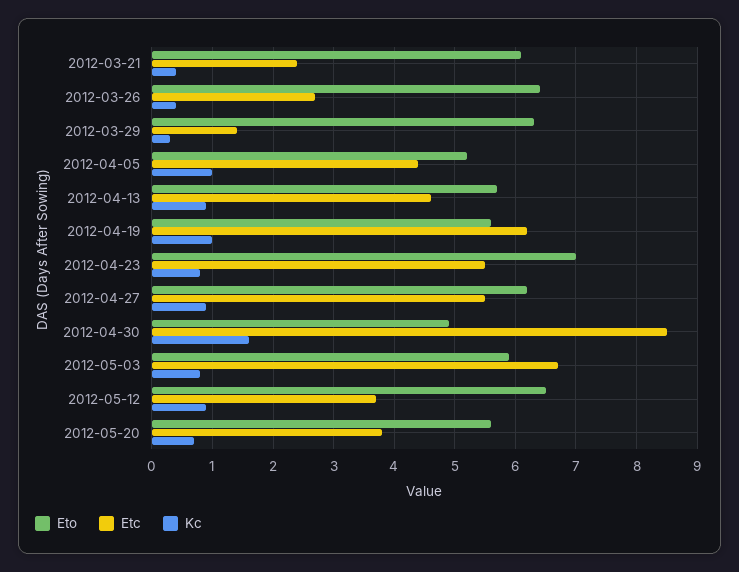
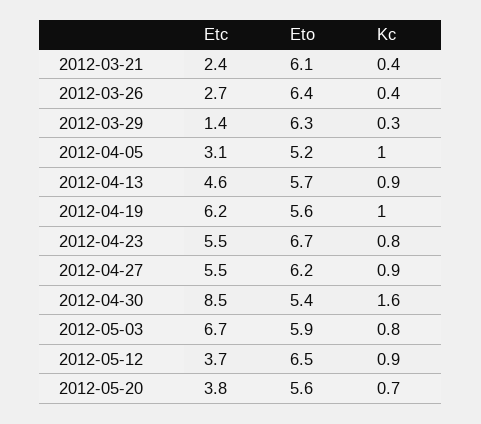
Etc, 2012-04-05: 4.4 -> 3.1
Eto, 2012-04-23: 7 -> 6.7
Eto, 2012-04-30: 4.9 -> 5.4

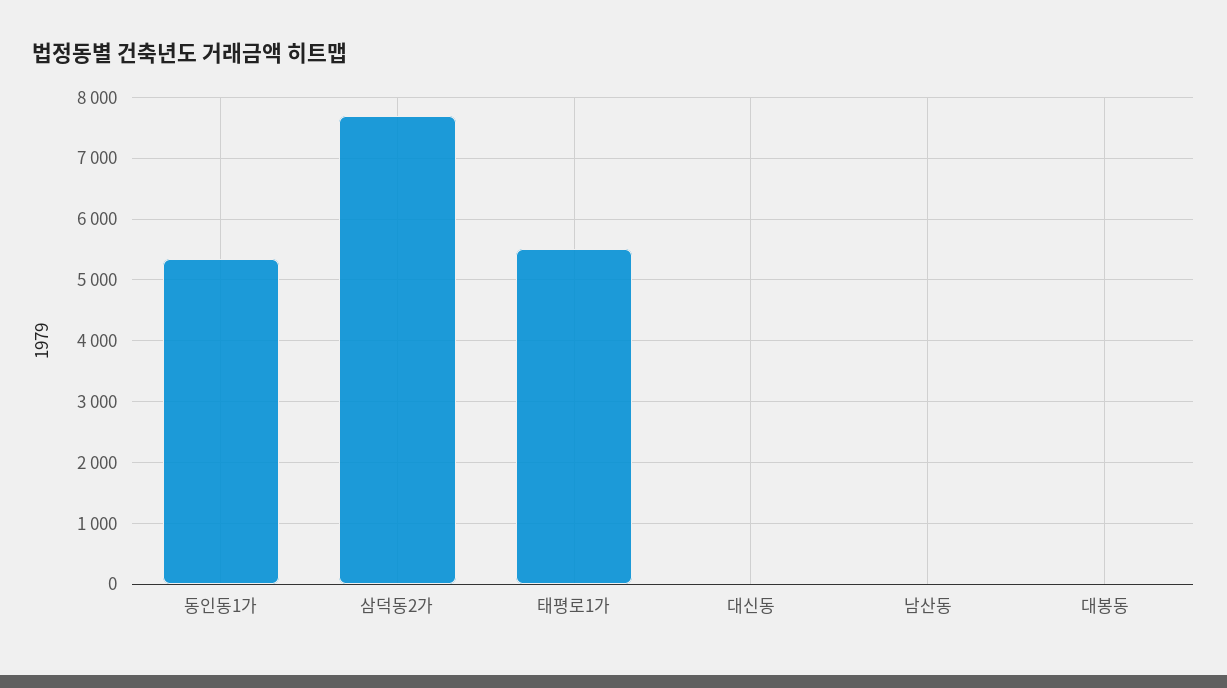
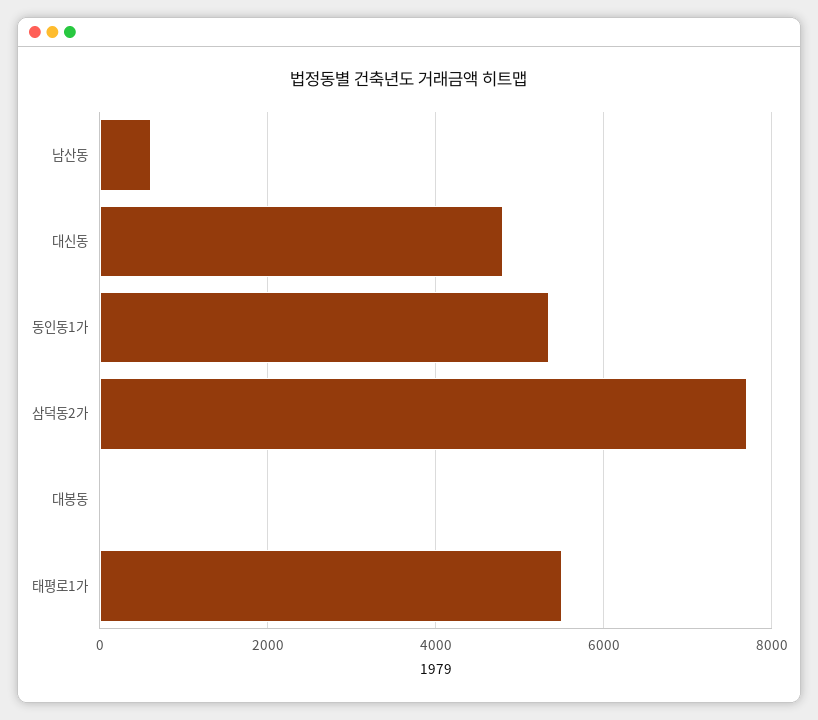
대신동: 0 -> 4800
남산동: 0 -> 600

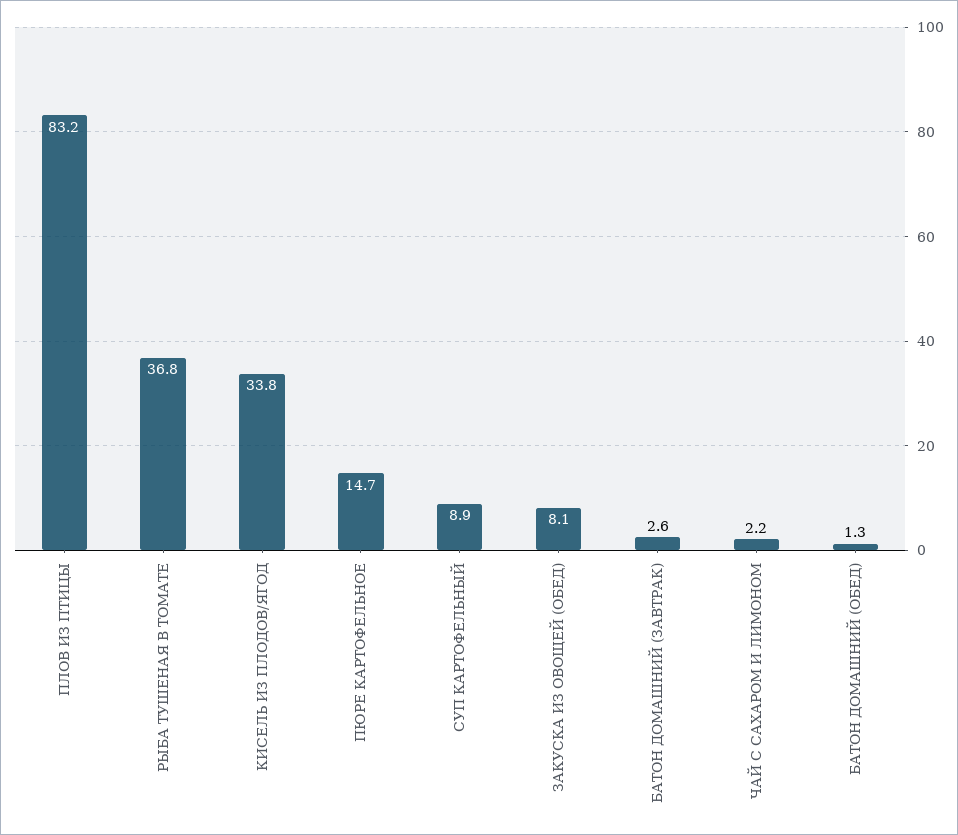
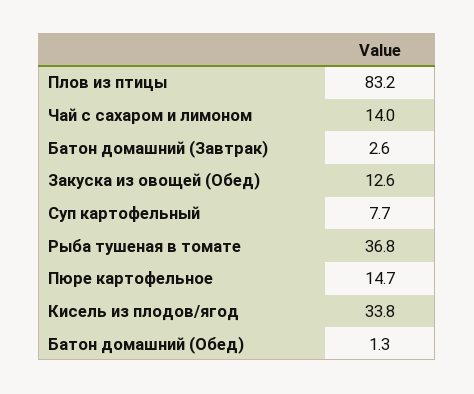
СУП КАРТОФЕЛЬНЫЙ: 8.9 -> 7.7
ЗАКУСКА ИЗ ОВОЩЕЙ (ОБЕД): 8.1 -> 12.6
ЧАЙ С САХАРОМ И ЛИМОНОМ: 2.2 -> 14

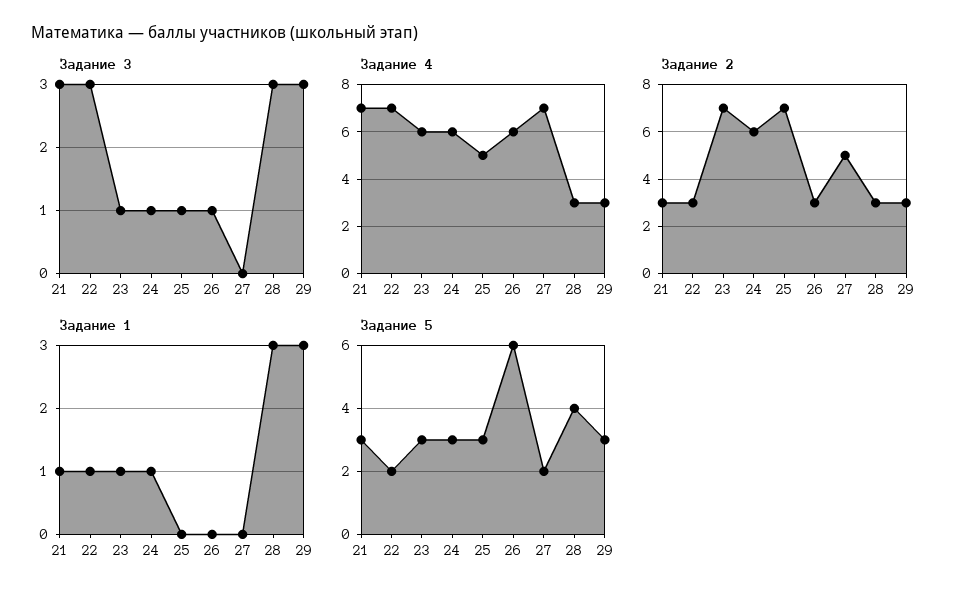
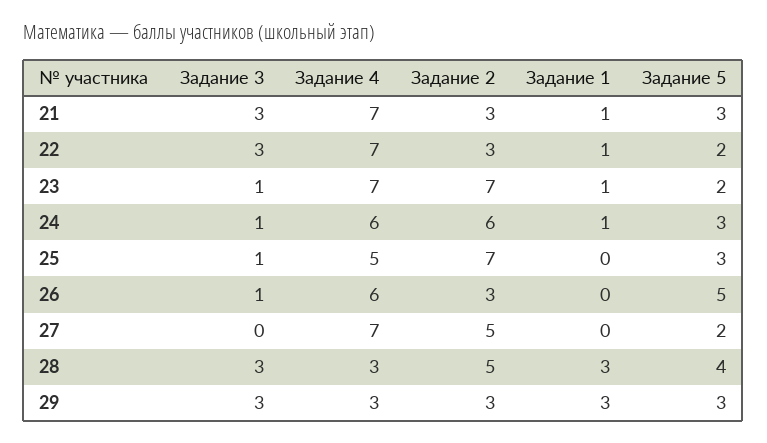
Задание 4, 23: 6 -> 7
Задание 2, 28: 3 -> 5
Задание 5, 23: 3 -> 2
Задание 5, 26: 6 -> 5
□ □ □
Exercise brief => Pictures aside, the material must be written out word for word.

Result of this exercise =>
Etc, 2012-04-05: 4.4 -> 3.1
Eto, 2012-04-23: 7 -> 6.7
Eto, 2012-04-30: 4.9 -> 5.4

대신동: 0 -> 4800
남산동: 0 -> 600

СУП КАРТОФЕЛЬНЫЙ: 8.9 -> 7.7
ЗАКУСКА ИЗ ОВОЩЕЙ (ОБЕД): 8.1 -> 12.6
ЧАЙ С САХАРОМ И ЛИМОНОМ: 2.2 -> 14

Задание 4, 23: 6 -> 7
Задание 2, 28: 3 -> 5
Задание 5, 23: 3 -> 2
Задание 5, 26: 6 -> 5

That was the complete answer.